Categorized in: AI News Government
Published on: Dec 23, 2025
Marape Puts AI at the Heart of PNG Government in 2026 to Boost Transparency and Efficiency

PNG sets 2026 as the year AI moves into the core of government

Prime Minister James Marape has set a clear directive: by 2026, artificial intelligence (AI) and ICT will sit at the center of how Papua New Guinea's public service makes decisions and delivers services. The aim is straightforward-lift governance, transparency, and efficiency across agencies.

AI will act as the "engine room" behind recruitment, contract awards, project assessments, policy design, and day-to-day performance management. For public sector leaders, this is less about buzzwords and more about building the next operating system for government work.

Where AI will show up first

  • Recruitment and selections: Skills-based screening, standardized scoring, and anonymized shortlists to keep hiring fair and merit-focused.
  • Contract awards: Price benchmarking, supplier risk checks, and anomaly detection to reduce leakage and speed up approvals.
  • Project proposal assessments: Consistent scoring models, document summarization, and evidence cross-checks to raise quality and cut delays.
  • Policy development: Scenario testing, stakeholder feedback synthesis, and impact summaries that help executive decision-making.
  • System performance: Real-time dashboards tracking service levels, backlogs, and resolution times for faster course correction.

Guardrails that must come with it

  • Legal fit: Map AI use to procurement law, data protection, and records rules.
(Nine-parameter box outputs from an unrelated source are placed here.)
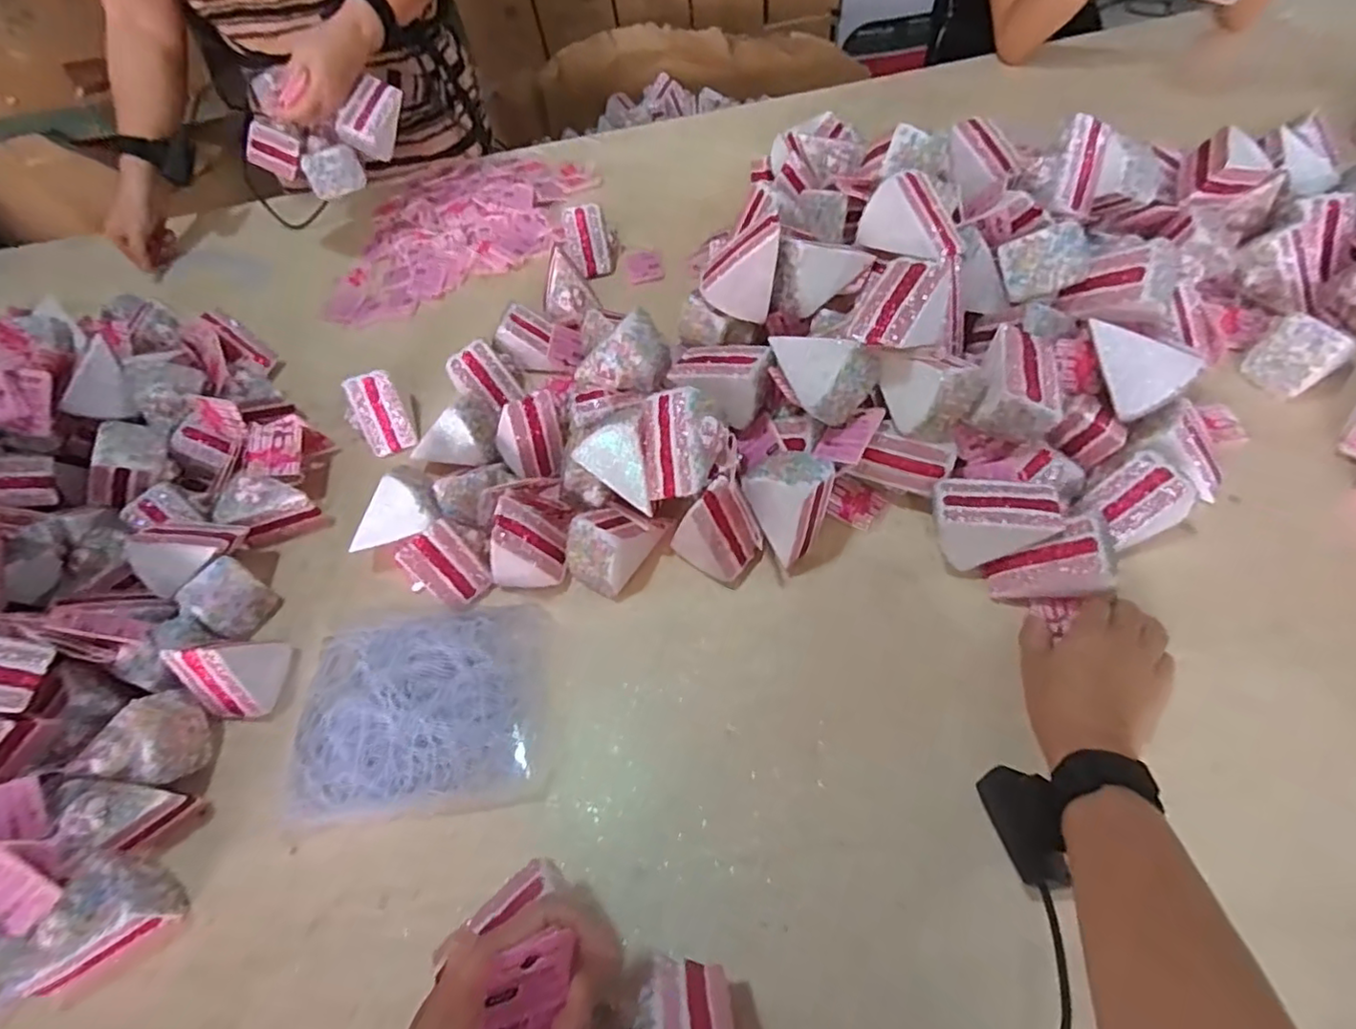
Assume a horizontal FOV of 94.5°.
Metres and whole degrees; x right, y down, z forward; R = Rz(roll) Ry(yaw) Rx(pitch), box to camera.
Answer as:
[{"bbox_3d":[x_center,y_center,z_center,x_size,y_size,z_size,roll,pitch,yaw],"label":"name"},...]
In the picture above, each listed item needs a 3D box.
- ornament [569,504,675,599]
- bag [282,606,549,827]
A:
[{"bbox_3d":[-0.059,0.025,0.569,0.056,0.064,0.086,30,65,24],"label":"ornament"},{"bbox_3d":[-0.219,0.158,0.527,0.214,0.030,0.166,-6,56,4],"label":"bag"}]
Document the legal basis for each use case.
  • Accountability: Keep audit logs of model inputs, outputs, and overrides. Every decision that affects people should be explainable.
  • Fairness and bias checks: Test models before launch and on a schedule. Publish summaries of results and remediation steps.
  • Security: Classify data, apply least-privilege access, and monitor for model and API abuse.
  • Human in the loop: AI proposes; officers decide. Set clear thresholds for when human review is mandatory.
  • Public transparency: Plain-language notices on where AI is used, how to appeal, and how data is handled.

Practical steps agencies can start now

  • Pick 3-5 high-value processes with measurable pain (long queues, high error rates, audit flags). Start pilots there.
  • Clean the data at the source: unique IDs, deduplication, and standard forms beat fancy models every time.
  • Build a simple AI policy covering acceptable uses, privacy, human oversight, and incident response.
  • Stand up a cross-agency AI review board to approve use cases and share lessons learned.
  • Set service-level targets before you deploy, then track weekly.
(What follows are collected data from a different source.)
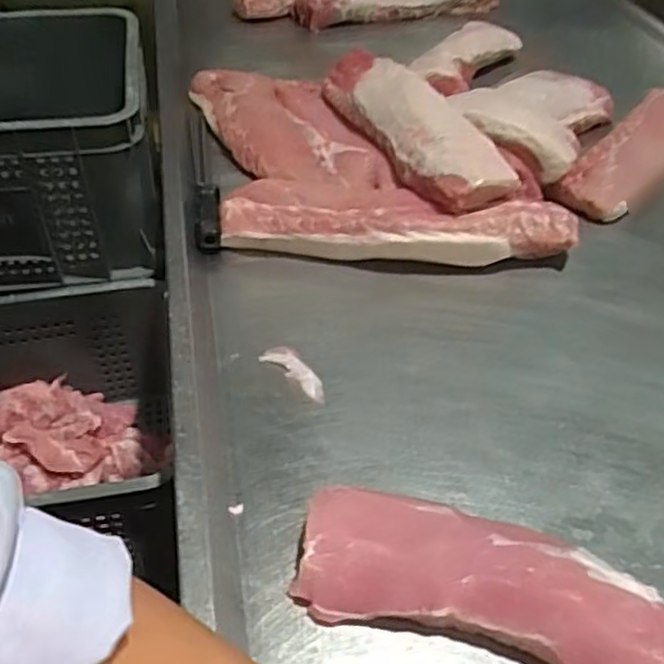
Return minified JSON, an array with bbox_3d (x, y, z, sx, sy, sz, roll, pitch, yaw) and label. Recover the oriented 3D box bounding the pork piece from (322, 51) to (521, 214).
[{"bbox_3d":[0.113,-0.321,1.004,0.130,0.066,0.432,-14,48,-16],"label":"pork piece"}]

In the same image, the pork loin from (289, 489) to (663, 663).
[{"bbox_3d":[0.191,0.261,0.510,0.474,0.059,0.156,29,51,23],"label":"pork loin"}]

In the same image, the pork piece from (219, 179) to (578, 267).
[{"bbox_3d":[0.092,-0.148,0.918,0.478,0.071,0.125,5,45,2],"label":"pork piece"}]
Procurement pointers (avoid vendor lock-in)

  • Require data portability, open standards, and clear exit clauses.
  • Keep model prompts, workflows, and evaluation datasets under government control.
  • Start with pilots under 6 months, then scale what works.
  • Ask for on-prem, private cloud, or sovereign options for sensitive workloads.

Metrics that matter

  • Hiring cycle time and shortlist diversity.
  • Variance in contract pricing and red-flag rates.
  • Turnaround times for permits, payments, and complaints.
  • Policy brief preparation time and evidence citations per brief.
  • Audit findings closed on time and reduction in manual rework.

Risks to manage early

  • Bias and unfair outcomes: use representative data and independent testing.
  • Over-automation: keep human judgment in sensitive or rights-impacting decisions.
  • Data leakage: restrict external model use and scrub sensitive data before use.
  • Change fatigue: pair every new tool with simple SOPs, training, and accountable owners.
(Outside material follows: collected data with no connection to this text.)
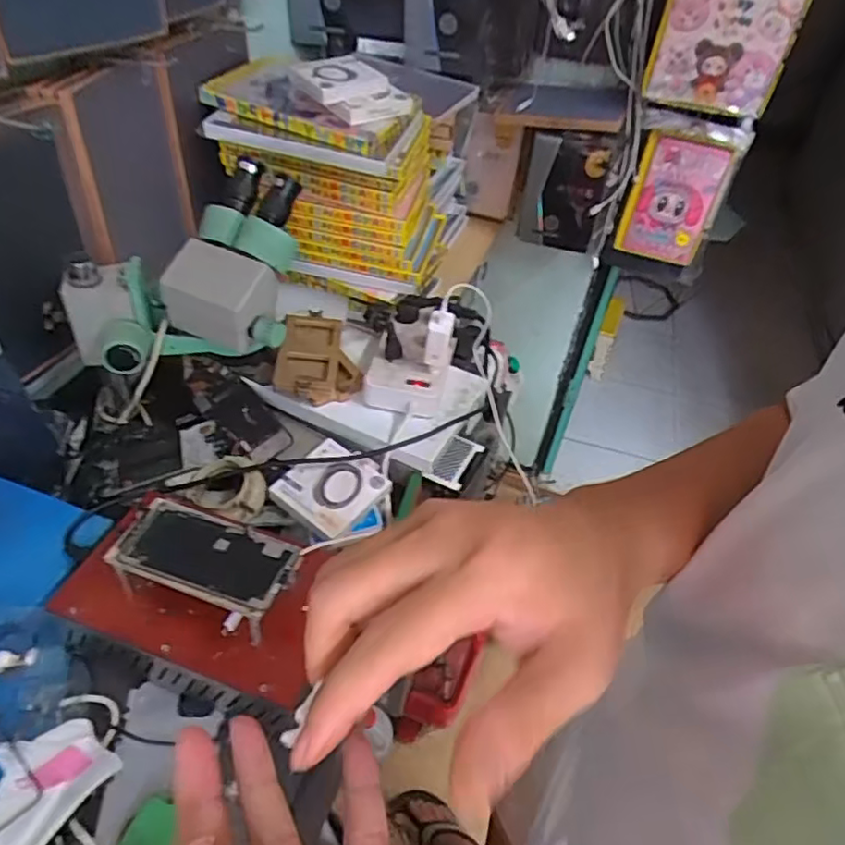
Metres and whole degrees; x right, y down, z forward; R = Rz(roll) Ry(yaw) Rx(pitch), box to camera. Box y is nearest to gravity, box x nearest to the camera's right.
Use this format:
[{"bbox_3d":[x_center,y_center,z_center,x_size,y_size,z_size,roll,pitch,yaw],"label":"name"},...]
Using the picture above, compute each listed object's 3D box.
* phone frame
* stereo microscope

Skills and training for public servants

Every officer doesn't need to be a data scientist, but AI literacy is now part of the job. Leaders need to ask better questions, case owners need to review outputs with care, and analysts need stronger data skills.

Suggested timeline

  • Now-Q1 2025: Readiness audit, pick pilots, set guardrails, train core teams.
  • 2025: Run pilots in recruitment, procurement, and service delivery. Publish results and refine.
  • 2026: Scale proven use cases, integrate dashboards, and formalize oversight.

This shift is big, but the goal is simple: faster services, cleaner processes, and decisions you can defend in public. Start small, measure hard, and keep people in control.